[Exercise aim]: The lines to copy are those in the records below that hold the word "LIST".

[Task data]:
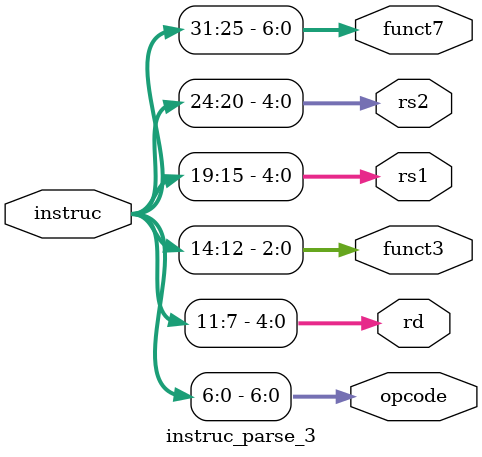
<source format=v>
module instruc_parse_3
(
    input [31:0] instruc,
    output [6:0] opcode,
    output [4:0] rd,
    output [2:0] funct3,
    output [4:0] rs1,
    output [4:0] rs2,
    output [6:0] funct7

);

assign opcode = instruc[6:0];
assign rd = instruc[11:7];
assign funct3 = instruc[14:12];
assign rs1 = instruc[19:15];
assign rs2 = instruc[24:20];
assign funct7 = instruc[31:25];


endmodule // instruc_parse 
</source>
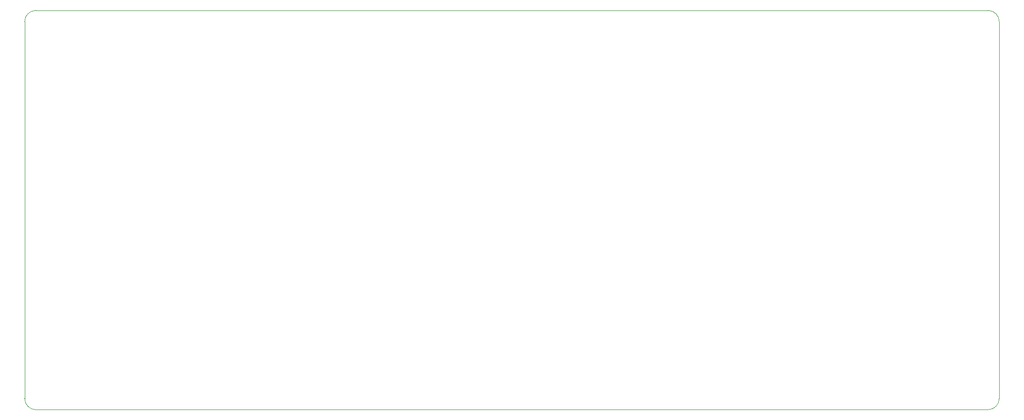
<source format=gbr>
%TF.GenerationSoftware,KiCad,Pcbnew,(6.0.4-0)*%
%TF.CreationDate,2023-01-08T13:34:09-06:00*%
%TF.ProjectId,babbit_bottom,62616262-6974-45f6-926f-74746f6d2e6b,rev?*%
%TF.SameCoordinates,Original*%
%TF.FileFunction,Profile,NP*%
%FSLAX46Y46*%
G04 Gerber Fmt 4.6, Leading zero omitted, Abs format (unit mm)*
G04 Created by KiCad (PCBNEW (6.0.4-0)) date 2023-01-08 13:34:09*
%MOMM*%
%LPD*%
G01*
G04 APERTURE LIST*
%TA.AperFunction,Profile*%
%ADD10C,0.100000*%
%TD*%
G04 APERTURE END LIST*
D10*
X53500000Y-107500000D02*
G75*
G03*
X55500000Y-109500000I2000000J0D01*
G01*
X55500000Y-38500000D02*
G75*
G03*
X53500000Y-40500000I0J-2000000D01*
G01*
X226500000Y-40500000D02*
G75*
G03*
X224500000Y-38500000I-2000000J0D01*
G01*
X224500000Y-109500000D02*
G75*
G03*
X226500000Y-107500000I0J2000000D01*
G01*
X226500000Y-40500000D02*
X226500000Y-107500000D01*
X55500000Y-38500000D02*
X224500000Y-38500000D01*
X53500000Y-107500000D02*
X53500000Y-40500000D01*
X224500000Y-109500000D02*
X55500000Y-109500000D01*
M02*

</source>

[Answer for this exercise]:
G04 APERTURE LIST*
G04 APERTURE END LIST*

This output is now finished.